1. We are given a triangle with points $A$, $B$, and $C$.
2. The angle $\angle DAB = 25^\circ$.
3. The angle $\angle ACB = 15^\circ$.
4. The distance $AC = 1000$ feet.
5. We need to find the distance $AB$.

STEP 2

1. Analyze the given information and determine the triangle type.
2. Use the Law of Sines to find the necessary angles and sides.
3. Calculate the distance from $A$ to $B$ using the derived values.

STEP 3

First, identify the triangle and the given angles.

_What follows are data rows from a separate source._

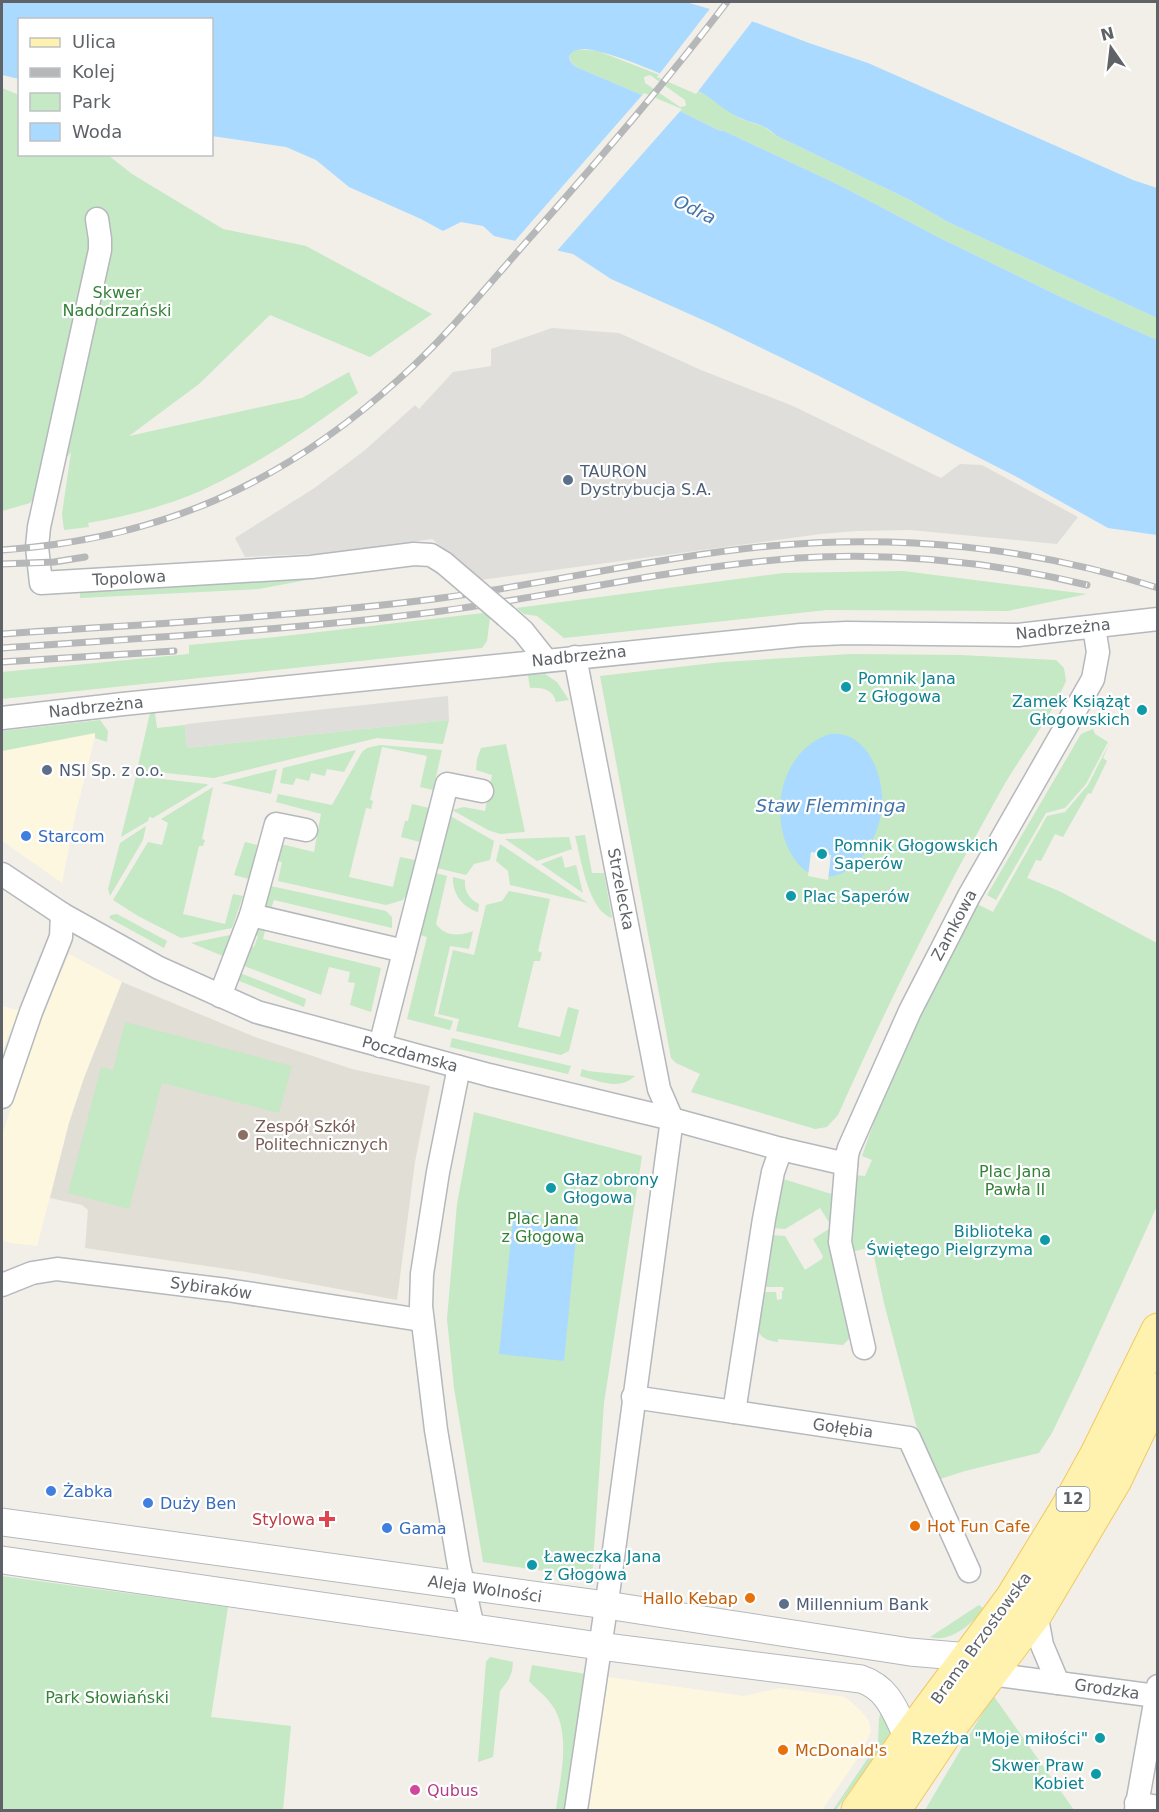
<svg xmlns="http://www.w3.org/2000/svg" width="1159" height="1812" font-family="'DejaVu Sans',sans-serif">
	<rect width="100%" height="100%" fill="#f1efe8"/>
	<!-- commercial -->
	<g fill="#fef7e0">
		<path d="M96,733L76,812L62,883L2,841V751Z"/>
		<path d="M69,954L122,982L84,1078L69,1123L37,1246L11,1243L2,1240V1135L45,1007Z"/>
		<path d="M2,1006L16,1010L20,1008L2,1052Z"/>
		<path d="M608,1677L744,1696L780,1688L845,1697L861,1711L869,1721L871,1731L862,1752L822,1810H589Z"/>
	</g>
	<!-- industrial -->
	<g fill="#e0deda">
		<path d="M552,328L619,333L701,370L793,406L941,478L960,464L982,465L1078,517L1057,544L910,530L857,531L821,534L481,580L432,539L335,553L245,557L235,538L313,489L364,451L415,405L419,409L453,372L491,366V349Z"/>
		<path d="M448,696L449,720L187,748L185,725L187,724Z"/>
	</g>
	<!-- education -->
	<path fill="#e1ded6" d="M122,982L255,1037L352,1069L430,1086L415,1162L397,1300L247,1272L85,1248L88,1210L82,1205L50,1198L69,1123L84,1078Z"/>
	<!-- green -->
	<g fill="#c5e8c5" fill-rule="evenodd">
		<path d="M576,49L598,51L675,81L704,94L739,118L764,127L777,136L908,199L948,222L1157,318V340L1067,300L936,236L841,186L724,131L718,130L682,112L576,67C569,62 567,53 576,49ZM650,75L685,100L686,106L680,107L645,83L644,77Z"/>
		<path d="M2,88L19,95L20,154L108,155L132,174L223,229L306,246L432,314L370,357L270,315L199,384L129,436L302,398L349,372L358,393C314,426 268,457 219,482C179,503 133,515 88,523L89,527L64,530L62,514L71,452L30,503L2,511Z"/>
		<path d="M903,571L1087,594L1008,611L827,610L564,638L537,616L524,614L516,608L784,573Z"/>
		<path d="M322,577L259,589L80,598V590Z"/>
		<path d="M483,613L490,618L487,641L482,648L2,699V672L189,654V645L276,637Z"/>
		<path d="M851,654L961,655L1056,660L1064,668L1066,681C1049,721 1020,756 999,794C940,899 887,1005 838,1115L827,1127L815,1129L691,1092L700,1074L676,1063L671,1058L600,676L722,662Z"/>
		<path d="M545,674L557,682L569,700L556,702C553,689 542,687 530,688L528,675Z"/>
		<path d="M150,713H155L157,728L185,725L187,748L449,720L443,744L377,738L214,778L137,770Z"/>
		<path d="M100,720L108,731L107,742L95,738V733L2,751V731Z"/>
		<path d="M1093,729L1095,734L1108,742L1086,784L1065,808L1046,813L996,900L987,895L1081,734Z"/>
		<path d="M1110,742L1103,758L1107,761L1091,794L1088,793L1063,837L1055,834L1041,861L1036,860L1027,878L1059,891L1157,943V1206L1080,1375L1052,1433L1039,1453L965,1471L937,1480L920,1440L884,1303L872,1247L851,1252L845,1248L855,1175L865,1176L872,1160L862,1156C891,1069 935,986 977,904L993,912L1047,816L1065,812L1088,785Z"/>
		<path d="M506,744L525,832L500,834L488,830L452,810L464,807L485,811L492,775L476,770L477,759L481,748Z"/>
		<path d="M380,745L442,750L433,790L420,787L427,756L382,747L370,800L373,801L371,809L366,808L349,877L393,887L400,857L415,860L408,891L403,900L386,905L278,881L282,862L271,859L278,845H285L314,852L321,814L276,802L278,794L332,805L362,752L367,748Z"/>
		<path d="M356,750L344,772L327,769L325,776L311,773L309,781L296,778L293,785L280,783L283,768Z"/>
		<path d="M277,769L271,794L221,783Z"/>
		<path d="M136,776L206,784L208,785L153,818L149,817L148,821L121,837Z"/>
		<path d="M213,787L202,839L205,840L203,846H199L183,914L225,924L233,894L243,896L232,928L181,938L138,916L113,900L148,842L162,845L168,823L161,819Z"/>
		<path d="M412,804L429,808L420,842L401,837L405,821H408Z"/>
		<path d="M447,814L494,841L490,860L474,864L466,875L433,867Z"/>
		<path d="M146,826L143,840L110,896L108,889L120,843Z"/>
		<path d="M585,835L592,873H604L612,918C588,911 581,858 575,836Z"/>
		<path d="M569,837L572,849L537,861L505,839Z"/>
		<path d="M245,842L257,845L249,879L234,875Z"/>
		<path d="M500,844L588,903L510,885L508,871L496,861Z"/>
		<path d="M562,856L565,868L576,865L583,893L541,864Z"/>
		<path d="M432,872L447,876L436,924C445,937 460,936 473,931L469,949L450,946L434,1016L453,1021L450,1030L407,1019L427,937L417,934Z"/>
		<path d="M453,877L465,880C464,891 469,899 479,904L478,912C462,907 452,893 453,877Z"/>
		<path d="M266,885L386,911L392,917V928L274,900L270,912L259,910Z"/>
		<path d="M509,891L550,899L538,951L542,953L540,961H534L518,1027L560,1037L568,1007L579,1010L569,1051L561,1055L456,1031L459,1019L438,1014L453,950L474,955L486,905L502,901Z"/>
		<path d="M117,914L167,941L164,948L109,918L111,915Z"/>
		<path d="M254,922L266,926L263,939L381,968L371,1012L350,1005L355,983L348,982L350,972L329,967L321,995L239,964L240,961L245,963L251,946L254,947L258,936L250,933Z"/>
		<path d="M231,935L223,956L191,943L230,935Z"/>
		<path d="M235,971L306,999L304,1007L237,980Z"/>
		<path d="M125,1022L292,1066L279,1113L162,1083L129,1209L68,1193L101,1067L113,1070Z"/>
		<path d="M452,1038L571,1066L568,1074L450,1047Z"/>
		<path d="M582,1069L588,1071L635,1076C619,1091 599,1081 580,1076Z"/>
		<path d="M474,1112L642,1156L604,1403L592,1578L483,1562L454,1388L447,1319L457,1204Z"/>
		<path d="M780,1178L838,1196L852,1336L843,1345L778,1339V1342C767,1341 761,1338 756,1328L761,1292H776L777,1300L782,1299V1291L784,1290L783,1287H762L771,1235L785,1236L805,1270L822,1259L823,1256L813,1239L832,1227L820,1208L785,1229L772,1228Z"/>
		<path d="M2,1576L228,1607L211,1717L291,1726L283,1810H2Z"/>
		<path d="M979,1605L984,1609C971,1624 951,1643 930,1637Z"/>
		<path d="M490,1657L513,1662L512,1671L509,1679L500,1691L493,1757L478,1762L486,1662Z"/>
		<path d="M532,1665L586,1674L567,1810H556C560,1779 572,1733 552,1705C546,1696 536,1689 529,1681Z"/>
		<path d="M993,1695L1074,1810H925Z"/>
		<path d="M882,1706L889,1717L892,1738L862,1774L836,1810H833L878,1743L879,1719Z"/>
	</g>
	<!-- water -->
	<g fill="#aadaff">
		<path d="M2,2H686L757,23L809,43L868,63L1133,180L1157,188V318L948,222L908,199L777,136C773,133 768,128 762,126C754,122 745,121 736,116C724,110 714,100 702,93C674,79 615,52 585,49C571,48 563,58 576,67L682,112L718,130L724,131L841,186L936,236L1067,300L1157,340V535L1108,528L1015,476L817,375L714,325L611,279L573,254L494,236L483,226L461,222L443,231L421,219L349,187L316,160L286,147L212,136V20H20L19,79L2,75Z"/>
		<path d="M830,734C869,730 887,781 881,814C876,845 849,888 812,874C802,870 795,861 790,852C768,810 783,749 830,734Z"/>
		<path d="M514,1210L531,1212C534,1229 548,1229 561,1223L566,1216L578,1217L564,1361L499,1354Z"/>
	</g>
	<!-- pier -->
	<g fill="#f1efe8">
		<path d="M712,6L754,19L696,94L657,77Z"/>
		<path d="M644,93L682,109L556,252L513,243Z"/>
		<path d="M811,852L831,855L828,880L808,876Z"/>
	</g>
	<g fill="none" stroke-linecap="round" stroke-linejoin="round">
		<!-- minor casing -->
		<g stroke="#b5b8bc" stroke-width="25">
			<g id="minor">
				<path d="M97,219L100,239V250L39,527L37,547L41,583L311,567L414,554L431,555L444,563"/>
				<path d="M506,616L523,631L546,660"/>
				<path d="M575,657L659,1089L672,1119"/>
				<path d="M2,718L123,704L801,635L847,633L1018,635L1158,619"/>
				<path d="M2,874L62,914L159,968L257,1012L489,1075L672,1119L781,1149L846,1164"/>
				<path d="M251,915L404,951"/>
				<path d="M220,996L251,915L276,824L306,830"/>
				<path d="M380,1046L447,784L482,791"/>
				<path d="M459,1067L438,1172L422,1274L421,1306L436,1430L459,1566L473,1627"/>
				<path d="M2,1097L31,1012L61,937L62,914"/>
				<path d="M2,1285L32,1273L57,1269L227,1290L421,1320"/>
				<path d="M864,1348L840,1242L847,1155L849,1148L910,1011L969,896L1093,679L1098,652L1094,627"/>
				<path d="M633,1397L909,1438L969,1571"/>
				<path d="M734,1412L764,1219L773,1172L781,1149"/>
				<path d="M1036,1613L1042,1645L1058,1683"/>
				<path d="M991,1674L1156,1696"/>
				<path d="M1136,1803L1158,1807"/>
				<path d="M576,1810L609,1587L672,1119"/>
				<path d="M1136,1810L1158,1686"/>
			</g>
		</g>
		<!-- tertiary casing -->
		<g stroke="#b5b8bc" stroke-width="29">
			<g id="tertiary">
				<path d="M2,1522L606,1605L910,1652L969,1657"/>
				<path d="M2,1560L599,1646L861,1679C889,1688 896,1713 908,1738"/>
			</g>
		</g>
		<!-- primary casing -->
		<g stroke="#f2c960" stroke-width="35">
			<g id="primary">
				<path d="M858,1810L908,1738L1012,1598L1069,1505L1097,1454L1158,1330"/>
				<path d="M894,1810L947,1731L1036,1613L1115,1480L1158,1390"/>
			</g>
		</g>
		<!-- minor -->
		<use href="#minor" stroke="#fff" stroke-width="22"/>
		<!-- tertiary -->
		<use href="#tertiary" stroke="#fff" stroke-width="27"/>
		<!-- primary -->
		<use href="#primary" stroke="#fff2af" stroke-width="33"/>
		<!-- rail casing -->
		<g stroke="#b6b7b8" stroke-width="7">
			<g id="rail">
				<path d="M2,550C159,539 281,485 398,380C449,335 491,281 536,231C602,156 667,81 727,2"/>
				<path d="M2,564L54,562L85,557"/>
				<path d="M2,634C146,624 291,617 434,599C546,584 657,557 770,546C900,534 1033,547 1158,588"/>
				<path d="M2,648C146,638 291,630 434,612C556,596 676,567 798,558C895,552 993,562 1087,585"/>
				<path d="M2,662L174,651"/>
			</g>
		</g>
		<!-- rail -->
		<use href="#rail" stroke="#fff" stroke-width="4.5" stroke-dasharray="14" stroke-linecap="butt"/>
		<!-- minor-bridge casing -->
		<g stroke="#b5b8bc" stroke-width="25" stroke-linecap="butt">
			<path id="minor-bridge" d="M444,563L506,616"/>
		</g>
		<!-- minor-bridge -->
		<use href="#minor-bridge" stroke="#fff" stroke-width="22"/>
	</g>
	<!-- markers -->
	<g fill="#5c6f8a" stroke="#fff" stroke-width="2">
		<circle cx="568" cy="480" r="6"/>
		<circle cx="47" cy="770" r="6"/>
		<circle cx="784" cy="1604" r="6"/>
	</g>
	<g fill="#0f9aa8" stroke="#fff" stroke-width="2">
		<circle cx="846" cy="687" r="6"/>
		<circle cx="1142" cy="710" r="6"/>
		<circle cx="822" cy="854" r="6"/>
		<circle cx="791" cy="896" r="6"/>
		<circle cx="551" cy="1188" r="6"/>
		<circle cx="1045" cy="1240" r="6"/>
		<circle cx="532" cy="1565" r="6"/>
		<circle cx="1100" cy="1738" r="6"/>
		<circle cx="1096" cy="1774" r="6"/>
	</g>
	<g fill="#3f7fe0" stroke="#fff" stroke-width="2">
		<circle cx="26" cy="836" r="6"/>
		<circle cx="51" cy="1491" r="6"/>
		<circle cx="148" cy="1503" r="6"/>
		<circle cx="387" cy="1528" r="6"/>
	</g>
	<circle fill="#8d6e63" stroke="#fff" stroke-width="2" cx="243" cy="1135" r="6"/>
	<path fill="#e0444e" stroke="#fff" stroke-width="2" d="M324 1510h6v6h6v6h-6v6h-6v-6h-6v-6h6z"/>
	<g fill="#e8710a" stroke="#fff" stroke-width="2">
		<circle cx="915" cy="1526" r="6"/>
		<circle cx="750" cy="1598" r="6"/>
		<circle cx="783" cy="1750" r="6"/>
	</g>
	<circle fill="#d1479c" stroke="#fff" stroke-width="2" cx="415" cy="1790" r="6"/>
	<g text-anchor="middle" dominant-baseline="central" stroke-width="4.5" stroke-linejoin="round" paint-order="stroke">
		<!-- shield labels -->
		<rect fill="#fff" stroke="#8f9295" stroke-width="1.5" x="1056.5" y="1487" width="33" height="24" rx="4.5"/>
		<g font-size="15" font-weight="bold" fill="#5f6368">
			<text x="1073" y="1499">12</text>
		</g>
		<!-- park labels -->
		<g font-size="16" fill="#348238" stroke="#fff">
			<text x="117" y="292">Skwer<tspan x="117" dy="18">Nadodrzański</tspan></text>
			<text x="1015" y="1171">Plac Jana<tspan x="1015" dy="18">Pawła II</tspan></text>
			<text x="543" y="1218">Plac Jana<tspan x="543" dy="18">z Głogowa</tspan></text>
			<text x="107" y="1697">Park Słowiański</text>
		</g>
		<!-- service labels -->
		<g font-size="16" fill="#4e5e75" stroke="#fff" text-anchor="start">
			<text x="580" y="471">TAURON<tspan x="580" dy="18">Dystrybucja S.A.</tspan></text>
			<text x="59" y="770">NSI Sp. z o.o.</text>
			<text x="796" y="1604">Millennium Bank</text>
		</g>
		<!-- street labels -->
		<g font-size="16" fill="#5f6368" stroke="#fff">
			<text transform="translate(129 578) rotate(-3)">Topolowa</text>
			<text transform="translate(1063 629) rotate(-6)">Nadbrzeżna</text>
			<text transform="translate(579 656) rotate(-6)">Nadbrzeżna</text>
			<text transform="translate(96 707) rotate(-6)">Nadbrzeżna</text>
			<text transform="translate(621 889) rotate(79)">Strzelecka</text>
			<text transform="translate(954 925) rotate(-62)">Zamkowa</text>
			<text transform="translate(410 1054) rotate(15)">Poczdamska</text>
			<text transform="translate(211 1288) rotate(8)">Sybiraków</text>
			<text transform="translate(843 1428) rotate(8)">Gołębia</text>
			<text transform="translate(485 1589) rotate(8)">Aleja Wolności</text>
			<text transform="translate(981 1638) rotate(-54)">Brama Brzostowska</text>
			<text transform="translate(1107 1689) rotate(8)">Grodzka</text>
		</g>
		<!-- culture labels -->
		<g font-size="16" fill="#0d838f" stroke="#fff" text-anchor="start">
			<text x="858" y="678">Pomnik Jana<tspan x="858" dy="18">z Głogowa</tspan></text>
			<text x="1130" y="701" text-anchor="end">Zamek Książąt<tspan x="1130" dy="18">Głogowskich</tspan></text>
			<text x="834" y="845">Pomnik Głogowskich<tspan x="834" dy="18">Saperów</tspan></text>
			<text x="803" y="896">Plac Saperów</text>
			<text x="563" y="1179">Głaz obrony<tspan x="563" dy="18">Głogowa</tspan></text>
			<text x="1033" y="1231" text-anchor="end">Biblioteka<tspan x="1033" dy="18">Świętego Pielgrzyma</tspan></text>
			<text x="544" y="1556">Ławeczka Jana<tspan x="544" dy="18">z Głogowa</tspan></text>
			<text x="1088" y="1738" text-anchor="end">Rzeźba "Moje miłości"</text>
			<text x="1084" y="1765" text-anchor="end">Skwer Praw<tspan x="1084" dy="18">Kobiet</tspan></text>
		</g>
		<!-- shop labels -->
		<g font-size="16" fill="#366cbe" stroke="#fff" text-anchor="start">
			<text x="38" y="836">Starcom</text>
			<text x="63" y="1491">Żabka</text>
			<text x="160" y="1503">Duży Ben</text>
			<text x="399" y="1528">Gama</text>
		</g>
		<!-- education labels -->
		<g font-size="16" fill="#785e54" stroke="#fff" text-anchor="start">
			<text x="255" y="1126">Zespół Szkół<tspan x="255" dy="18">Politechnicznych</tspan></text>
		</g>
		<!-- health labels -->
		<g font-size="16" fill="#be3a42" stroke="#fff" text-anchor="end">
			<text x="315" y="1519">Stylowa</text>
		</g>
		<!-- food labels -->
		<g font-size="16" fill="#c56008" stroke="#fff" text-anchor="start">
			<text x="927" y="1526">Hot Fun Cafe</text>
			<text x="738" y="1598" text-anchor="end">Hallo Kebap</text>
			<text x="795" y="1750">McDonald's</text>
		</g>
		<!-- hotel labels -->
		<g font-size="16" fill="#b23c85" stroke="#fff" text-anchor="start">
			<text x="427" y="1790">Qubus</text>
		</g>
		<!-- water labels -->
		<g font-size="18" font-style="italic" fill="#4174aa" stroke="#fff">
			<text transform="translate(695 209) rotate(26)">Odra</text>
			<text x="831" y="805">Staw Flemminga</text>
		</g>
	</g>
	<!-- border -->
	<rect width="1159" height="1812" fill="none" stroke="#5f6368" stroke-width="6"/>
	<!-- legend -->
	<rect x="18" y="18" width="195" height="138" fill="#ffffff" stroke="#bfc1c3" stroke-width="1.5"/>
	<rect x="30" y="38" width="30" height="9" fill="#fff2af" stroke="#bfc1c3" stroke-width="1.5"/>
	<text x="72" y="48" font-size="18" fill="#5f6368">Ulica</text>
	<rect x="30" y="68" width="30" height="9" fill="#b6b7b8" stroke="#bfc1c3" stroke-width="1.5"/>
	<text x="72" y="78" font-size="18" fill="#5f6368">Kolej</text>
	<rect x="30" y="93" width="30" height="18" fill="#c5e8c5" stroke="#bfc1c3" stroke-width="1.5"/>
	<text x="72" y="108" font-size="18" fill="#5f6368">Park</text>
	<rect x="30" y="123" width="30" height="18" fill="#aadaff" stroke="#bfc1c3" stroke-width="1.5"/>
	<text x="72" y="138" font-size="18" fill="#5f6368">Woda</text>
	<!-- north arrow -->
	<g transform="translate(1111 48) rotate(346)" stroke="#ffffff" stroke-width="4.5" paint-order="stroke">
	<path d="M0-4.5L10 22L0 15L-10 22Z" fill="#5f6368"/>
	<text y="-9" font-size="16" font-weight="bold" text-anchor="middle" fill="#5f6368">N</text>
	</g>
</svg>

We have a triangle $\triangle ACB$ with $\angle ACB = 15^\circ$ and a line $AD$ such that $\angle DAB = 25^\circ$. The distance from $A$ to $C$ is $1000$ feet.

STEP 4

To find the length $AB$, we need to determine the angle $\angle CAB$. Since $\angle DAB = 25^\circ$ and $\angle ACB = 15^\circ$, the angle $\angle CAB$ is:
$$\angle CAB = \angle DAB - \angle ACB = 25^\circ - 15^\circ = 10^\circ$$

STEP 5

Now, use the Law of Sines in $\triangle ACB$ to find $AB$. The Law of Sines states:
$$\frac{AB}{\sin(\angle ACB)} = \frac{AC}{\sin(\angle CAB)}$$ Substitute the known values:
$$\frac{AB}{\sin(15^\circ)} = \frac{1000}{\sin(10^\circ)}$$

STEP 6

Solve for $AB$:
$$AB = \frac{1000 \cdot \sin(15^\circ)}{\sin(10^\circ)}$$

Calculate the value using a calculator:
$$AB \approx \frac{1000 \cdot 0.2588}{0.1736}$$ $$AB \approx \frac{258.8}{0.1736}$$ $$AB \approx 1490.09$$ The distance from $A$ to $B$ is approximately $\boxed{1490.09}$ feet.